(Dataset records)

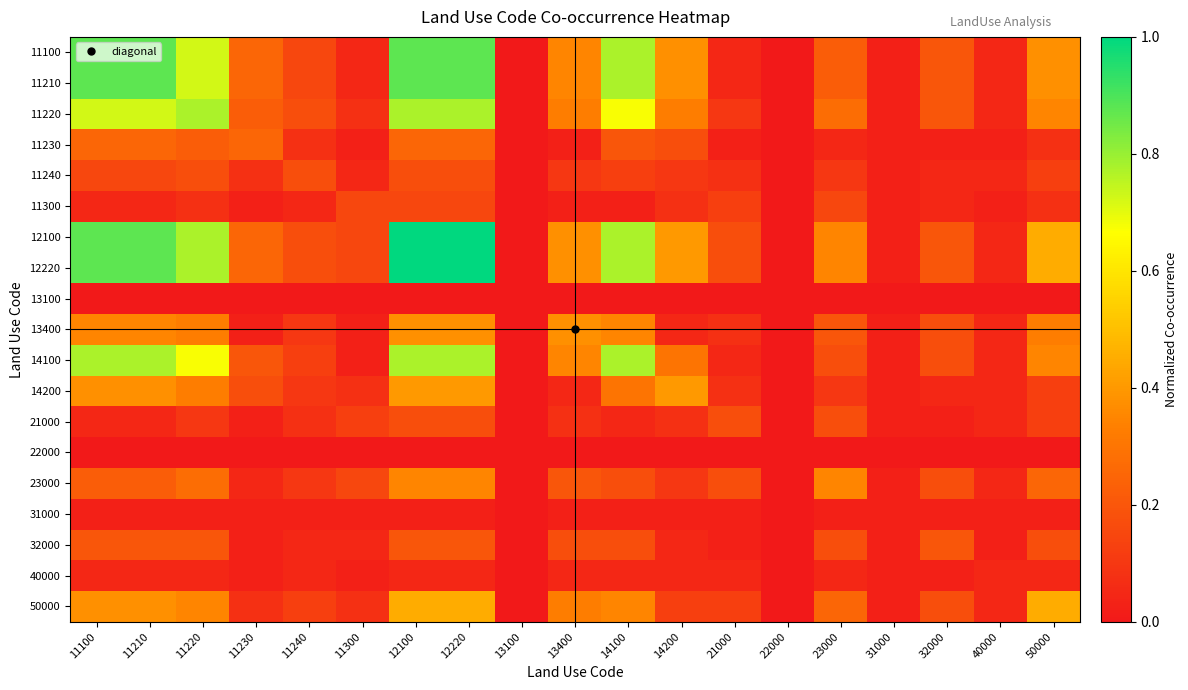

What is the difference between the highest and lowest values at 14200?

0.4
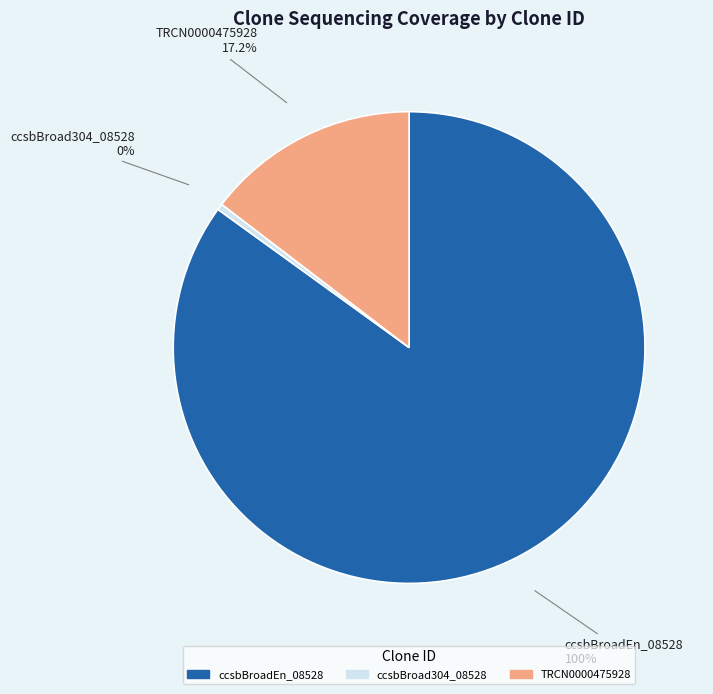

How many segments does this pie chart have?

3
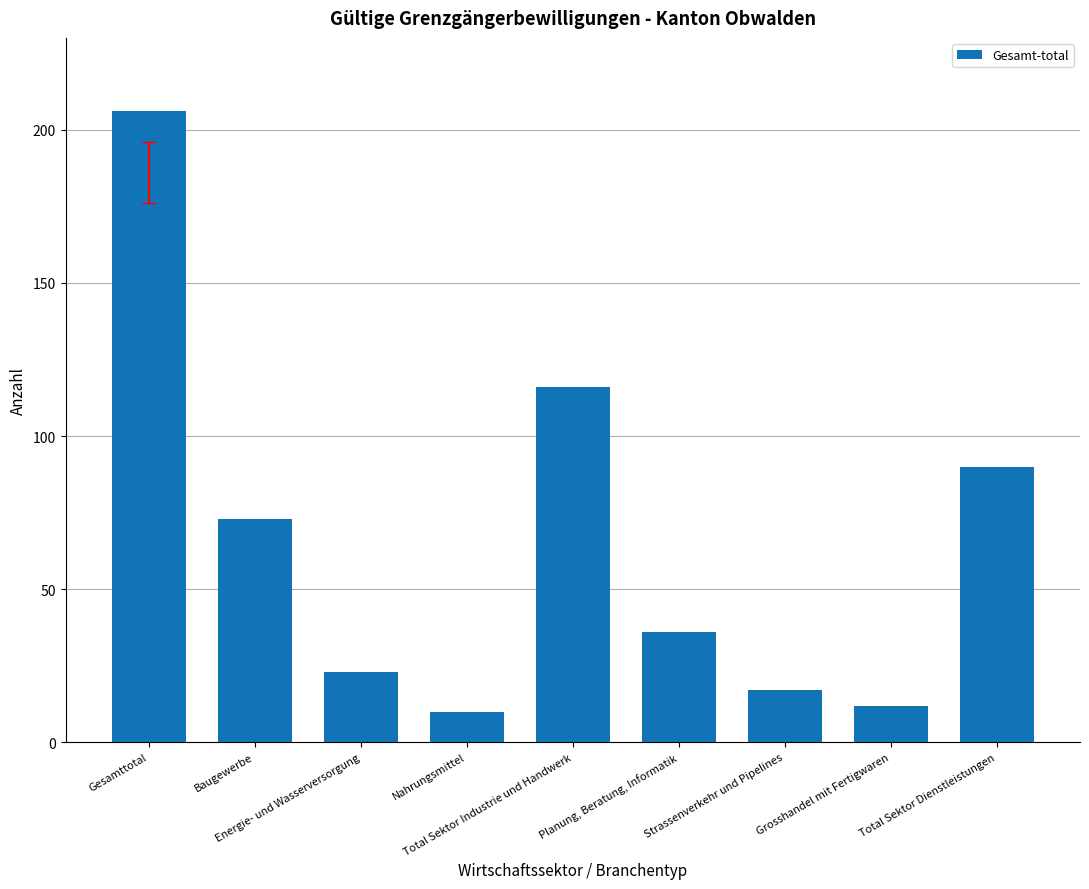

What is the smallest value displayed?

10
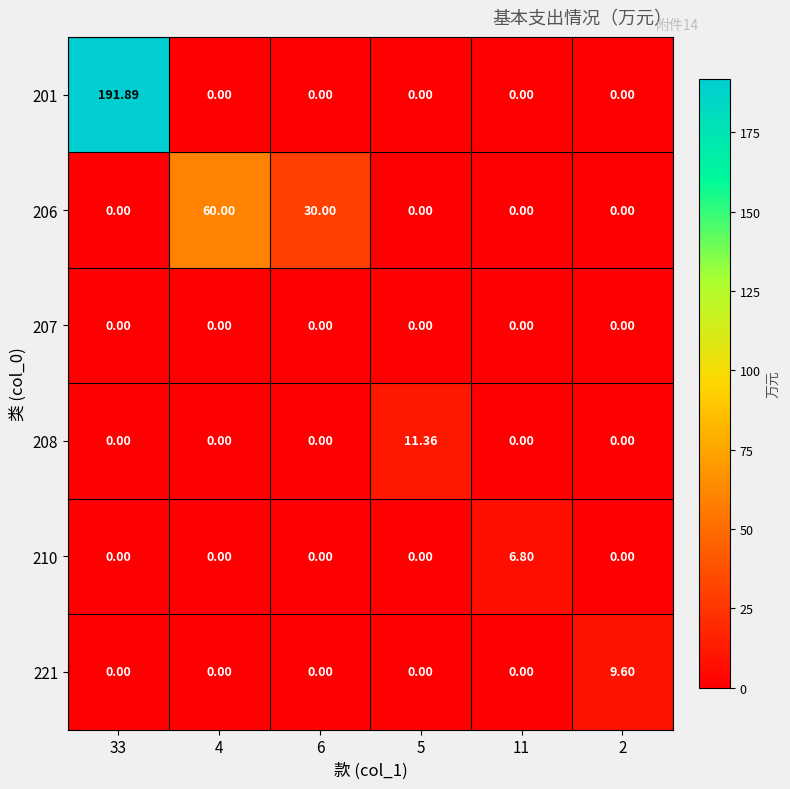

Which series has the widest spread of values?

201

» **WHAT YOU SHOULD DO**
Return the text of all the records above verbatim, leaving out the pictures.

» **WRITTEN ANSWER**
What is the difference between the highest and lowest values at 14200?

0.4

How many segments does this pie chart have?

3

What is the smallest value displayed?

10

Which series has the widest spread of values?

201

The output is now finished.